Washington, D.C.—including the Atlantic Council’s Russia as Enemy caucus—would erupt. There would be wailing and gnashing of teeth. Pro-war flash mobs. Fevered rants from members of the bipartisan war party. Congressional hearings, think tank webinars, embassy consultations, Pentagon briefings, and television specials. Newspaper editorials, opinion pieces, internet commentary, and policy studies. The Monroe Doctrine would be much-cited, along with talk of red lines, references to “vital interests,” and demands for action. It would be the Cuban Missile Crisis in the digital age.
Adding to hostility toward Moscow has been an almost touching—if unashamedly hypocritical, even sanctimonious—concern for human rights in Russia. No doubt, Vladimir Putin is a bad guy and has dismantled democratic freedom and civil liberties. Western governments are aflame because one Russian opposition leader has been wrongly imprisoned. This is a nationalist who declared “the reality is that Crimea is now part of Russia” and might be an even more dangerous geopolitical adversary than Putin.

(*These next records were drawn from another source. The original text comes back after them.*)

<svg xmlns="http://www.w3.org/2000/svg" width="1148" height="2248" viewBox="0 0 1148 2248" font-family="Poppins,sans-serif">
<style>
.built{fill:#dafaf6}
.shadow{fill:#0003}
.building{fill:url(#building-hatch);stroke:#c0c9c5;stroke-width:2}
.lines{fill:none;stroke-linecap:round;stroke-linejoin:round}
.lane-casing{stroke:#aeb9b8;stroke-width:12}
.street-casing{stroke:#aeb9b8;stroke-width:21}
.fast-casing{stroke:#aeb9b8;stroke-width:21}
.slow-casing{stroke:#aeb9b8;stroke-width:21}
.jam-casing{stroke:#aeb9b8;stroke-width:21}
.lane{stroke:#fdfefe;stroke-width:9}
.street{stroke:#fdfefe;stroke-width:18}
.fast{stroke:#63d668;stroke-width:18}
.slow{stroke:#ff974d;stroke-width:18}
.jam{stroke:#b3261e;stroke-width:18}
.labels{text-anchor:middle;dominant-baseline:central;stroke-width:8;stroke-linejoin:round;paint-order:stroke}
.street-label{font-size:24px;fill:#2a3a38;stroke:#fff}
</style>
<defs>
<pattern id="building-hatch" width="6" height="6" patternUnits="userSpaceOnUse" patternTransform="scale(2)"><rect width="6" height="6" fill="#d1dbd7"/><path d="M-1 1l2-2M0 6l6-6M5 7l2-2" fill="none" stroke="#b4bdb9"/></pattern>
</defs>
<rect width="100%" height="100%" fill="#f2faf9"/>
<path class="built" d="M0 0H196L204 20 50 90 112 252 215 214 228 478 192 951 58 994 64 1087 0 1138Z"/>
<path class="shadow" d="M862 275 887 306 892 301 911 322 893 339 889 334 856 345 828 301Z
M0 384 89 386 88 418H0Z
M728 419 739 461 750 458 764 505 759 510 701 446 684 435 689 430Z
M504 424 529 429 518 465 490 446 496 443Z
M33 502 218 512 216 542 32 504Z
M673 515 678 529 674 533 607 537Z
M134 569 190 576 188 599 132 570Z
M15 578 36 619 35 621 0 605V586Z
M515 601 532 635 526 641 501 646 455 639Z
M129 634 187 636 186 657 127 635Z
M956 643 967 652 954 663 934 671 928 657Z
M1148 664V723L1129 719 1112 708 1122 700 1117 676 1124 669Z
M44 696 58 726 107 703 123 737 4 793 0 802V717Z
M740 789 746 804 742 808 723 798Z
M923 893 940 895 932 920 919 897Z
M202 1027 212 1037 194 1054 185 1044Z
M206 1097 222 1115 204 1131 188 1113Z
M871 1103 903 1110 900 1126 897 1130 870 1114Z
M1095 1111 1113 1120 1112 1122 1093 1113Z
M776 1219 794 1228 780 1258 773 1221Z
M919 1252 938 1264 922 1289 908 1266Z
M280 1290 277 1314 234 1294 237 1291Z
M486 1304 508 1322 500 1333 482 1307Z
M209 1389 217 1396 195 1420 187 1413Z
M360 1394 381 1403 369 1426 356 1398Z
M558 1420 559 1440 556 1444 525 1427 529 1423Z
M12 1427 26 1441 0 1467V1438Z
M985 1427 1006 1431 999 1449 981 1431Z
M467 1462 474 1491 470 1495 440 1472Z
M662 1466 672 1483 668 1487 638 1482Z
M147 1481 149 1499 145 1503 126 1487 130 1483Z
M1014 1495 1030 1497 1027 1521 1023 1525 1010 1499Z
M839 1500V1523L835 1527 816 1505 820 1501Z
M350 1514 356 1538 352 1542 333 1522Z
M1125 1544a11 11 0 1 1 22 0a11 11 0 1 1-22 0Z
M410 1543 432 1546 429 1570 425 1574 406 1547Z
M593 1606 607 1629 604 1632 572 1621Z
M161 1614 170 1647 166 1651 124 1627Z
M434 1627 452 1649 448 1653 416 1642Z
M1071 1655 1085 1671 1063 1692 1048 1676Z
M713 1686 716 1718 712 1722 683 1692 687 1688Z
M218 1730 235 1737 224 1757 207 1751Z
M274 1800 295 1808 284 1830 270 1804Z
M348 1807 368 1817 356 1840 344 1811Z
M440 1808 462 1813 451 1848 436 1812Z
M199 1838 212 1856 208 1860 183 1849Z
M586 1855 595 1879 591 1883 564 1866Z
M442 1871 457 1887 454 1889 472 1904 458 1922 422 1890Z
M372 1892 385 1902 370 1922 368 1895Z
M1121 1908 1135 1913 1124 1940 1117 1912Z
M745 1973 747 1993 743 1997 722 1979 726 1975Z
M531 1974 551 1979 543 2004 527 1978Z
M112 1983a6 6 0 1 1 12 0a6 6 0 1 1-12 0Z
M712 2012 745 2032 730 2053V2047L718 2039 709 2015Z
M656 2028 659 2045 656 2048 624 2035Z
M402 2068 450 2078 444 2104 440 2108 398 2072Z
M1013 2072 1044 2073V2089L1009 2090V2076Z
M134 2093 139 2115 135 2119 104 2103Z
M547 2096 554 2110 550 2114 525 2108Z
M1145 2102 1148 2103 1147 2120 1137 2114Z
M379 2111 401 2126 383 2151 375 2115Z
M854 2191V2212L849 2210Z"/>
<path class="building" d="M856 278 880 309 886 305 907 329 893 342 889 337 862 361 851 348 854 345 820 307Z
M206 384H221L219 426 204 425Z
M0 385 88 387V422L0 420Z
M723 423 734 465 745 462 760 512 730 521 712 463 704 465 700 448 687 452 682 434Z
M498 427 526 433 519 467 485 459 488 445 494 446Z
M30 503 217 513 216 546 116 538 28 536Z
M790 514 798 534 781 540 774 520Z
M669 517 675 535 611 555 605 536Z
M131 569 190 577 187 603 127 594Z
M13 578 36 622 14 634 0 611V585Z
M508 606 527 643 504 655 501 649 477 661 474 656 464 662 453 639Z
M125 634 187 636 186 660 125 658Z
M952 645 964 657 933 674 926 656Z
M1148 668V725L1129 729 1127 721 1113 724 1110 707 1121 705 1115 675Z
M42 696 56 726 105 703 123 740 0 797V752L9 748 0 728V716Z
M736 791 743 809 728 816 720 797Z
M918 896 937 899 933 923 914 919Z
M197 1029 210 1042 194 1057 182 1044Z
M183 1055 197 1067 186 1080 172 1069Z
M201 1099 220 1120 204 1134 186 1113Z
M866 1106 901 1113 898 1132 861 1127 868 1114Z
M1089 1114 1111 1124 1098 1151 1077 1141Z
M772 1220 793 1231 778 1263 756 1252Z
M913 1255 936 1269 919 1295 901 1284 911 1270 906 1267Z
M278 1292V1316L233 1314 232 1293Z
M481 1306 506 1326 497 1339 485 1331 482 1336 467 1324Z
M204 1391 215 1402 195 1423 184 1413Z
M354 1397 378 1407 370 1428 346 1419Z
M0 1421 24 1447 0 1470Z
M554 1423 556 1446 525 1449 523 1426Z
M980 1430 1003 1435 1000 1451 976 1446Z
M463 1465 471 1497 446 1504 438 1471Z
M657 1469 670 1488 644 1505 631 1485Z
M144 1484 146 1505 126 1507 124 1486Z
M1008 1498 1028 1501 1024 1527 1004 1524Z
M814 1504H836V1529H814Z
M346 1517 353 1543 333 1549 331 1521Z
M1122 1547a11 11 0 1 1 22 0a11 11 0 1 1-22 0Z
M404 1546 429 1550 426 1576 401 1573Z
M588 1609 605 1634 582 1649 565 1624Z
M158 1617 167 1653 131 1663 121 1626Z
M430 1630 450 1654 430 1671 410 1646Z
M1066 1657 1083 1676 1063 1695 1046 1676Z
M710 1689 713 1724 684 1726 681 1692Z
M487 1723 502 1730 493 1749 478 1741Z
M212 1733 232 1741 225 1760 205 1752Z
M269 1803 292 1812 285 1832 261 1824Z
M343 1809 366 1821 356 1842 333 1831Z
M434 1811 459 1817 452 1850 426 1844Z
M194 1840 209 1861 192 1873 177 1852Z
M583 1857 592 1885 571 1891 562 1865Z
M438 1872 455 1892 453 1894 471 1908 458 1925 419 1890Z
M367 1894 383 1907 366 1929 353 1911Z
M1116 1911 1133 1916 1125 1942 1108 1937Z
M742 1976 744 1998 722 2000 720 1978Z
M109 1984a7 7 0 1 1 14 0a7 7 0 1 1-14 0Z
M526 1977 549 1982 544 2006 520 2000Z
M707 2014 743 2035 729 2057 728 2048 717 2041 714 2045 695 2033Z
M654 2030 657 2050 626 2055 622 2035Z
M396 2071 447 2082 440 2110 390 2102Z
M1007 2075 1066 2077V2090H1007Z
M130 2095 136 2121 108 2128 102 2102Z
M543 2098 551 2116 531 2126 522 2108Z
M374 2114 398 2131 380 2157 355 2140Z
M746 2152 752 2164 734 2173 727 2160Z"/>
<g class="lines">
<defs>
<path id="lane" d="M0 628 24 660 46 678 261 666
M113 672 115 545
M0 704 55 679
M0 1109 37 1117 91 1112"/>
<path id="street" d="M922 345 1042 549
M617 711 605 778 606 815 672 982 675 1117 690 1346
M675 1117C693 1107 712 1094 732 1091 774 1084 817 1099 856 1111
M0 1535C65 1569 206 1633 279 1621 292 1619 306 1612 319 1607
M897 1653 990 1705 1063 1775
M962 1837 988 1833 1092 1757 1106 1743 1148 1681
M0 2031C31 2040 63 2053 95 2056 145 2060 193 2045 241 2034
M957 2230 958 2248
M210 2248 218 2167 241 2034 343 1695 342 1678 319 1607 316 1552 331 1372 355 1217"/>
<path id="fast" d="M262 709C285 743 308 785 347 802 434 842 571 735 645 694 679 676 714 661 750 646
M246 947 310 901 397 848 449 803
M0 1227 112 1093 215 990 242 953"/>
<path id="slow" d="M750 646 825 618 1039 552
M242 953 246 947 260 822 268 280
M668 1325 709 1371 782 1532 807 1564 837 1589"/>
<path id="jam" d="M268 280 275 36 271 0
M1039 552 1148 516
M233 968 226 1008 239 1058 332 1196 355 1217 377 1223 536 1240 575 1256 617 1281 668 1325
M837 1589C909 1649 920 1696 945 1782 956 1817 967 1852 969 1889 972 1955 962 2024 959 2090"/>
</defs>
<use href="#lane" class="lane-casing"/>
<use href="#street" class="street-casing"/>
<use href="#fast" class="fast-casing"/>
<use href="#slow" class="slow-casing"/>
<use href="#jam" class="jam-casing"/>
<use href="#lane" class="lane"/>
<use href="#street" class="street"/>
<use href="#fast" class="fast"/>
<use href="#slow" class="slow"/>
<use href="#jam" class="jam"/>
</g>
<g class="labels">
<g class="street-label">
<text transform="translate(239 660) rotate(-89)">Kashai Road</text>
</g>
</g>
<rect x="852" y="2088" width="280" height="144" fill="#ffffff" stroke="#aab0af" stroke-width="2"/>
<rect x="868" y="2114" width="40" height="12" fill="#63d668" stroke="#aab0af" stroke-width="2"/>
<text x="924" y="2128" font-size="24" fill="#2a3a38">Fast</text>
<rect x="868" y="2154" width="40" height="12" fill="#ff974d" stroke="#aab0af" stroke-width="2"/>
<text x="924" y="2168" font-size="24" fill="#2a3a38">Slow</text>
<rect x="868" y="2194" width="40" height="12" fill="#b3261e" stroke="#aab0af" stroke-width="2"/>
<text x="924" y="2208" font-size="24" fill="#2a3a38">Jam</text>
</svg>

Yet compare this to treatment of the PRC, a contender for the greatest offender against human rights on earth. Xi Jinping does not hold elections. Rather, he has recreated a personal dictatorship and personality cult rivaling that of Mao Zedong. Xi violates human rights wholesale: a million Uyghurs in reeducation camps, rampant persecution against every religious faith, destruction of political liberties in Hong Kong, demolition of Beijing’s human rights legal bar, ever tighter online and media censorship, and much more. Yet the U.S. made a trade deal with China before the Trump administration decided that political expediency warranted treating Beijing as an enemy. The Europeans inked an investment pact with Xi only a couple months ago and won’t join Washington’s anti-China crusade.
Similarly, until recently most Western powers, with the U.S. in the lead, ostentatiously embraced the odious Saudi monarchy, which has created a far more complete and brutal dictatorship than in Moscow. There are no elections, no opposition activists, no independent journalists, no internet freedom, and no churches or synagogues. Critics are sliced and diced. Even today the Biden administration refuses to sanction anyone who matters in Riyadh, let alone make the regime a “pariah,” as promised. The West continues to provide arms and munitions used by the Saudi royals to slaughter civilians in neighboring Yemen.
Pragmatism evidently reigns regarding policy toward China and the Kingdom. But suggest weighing similar considerations with Moscow? You must be a Putin shill.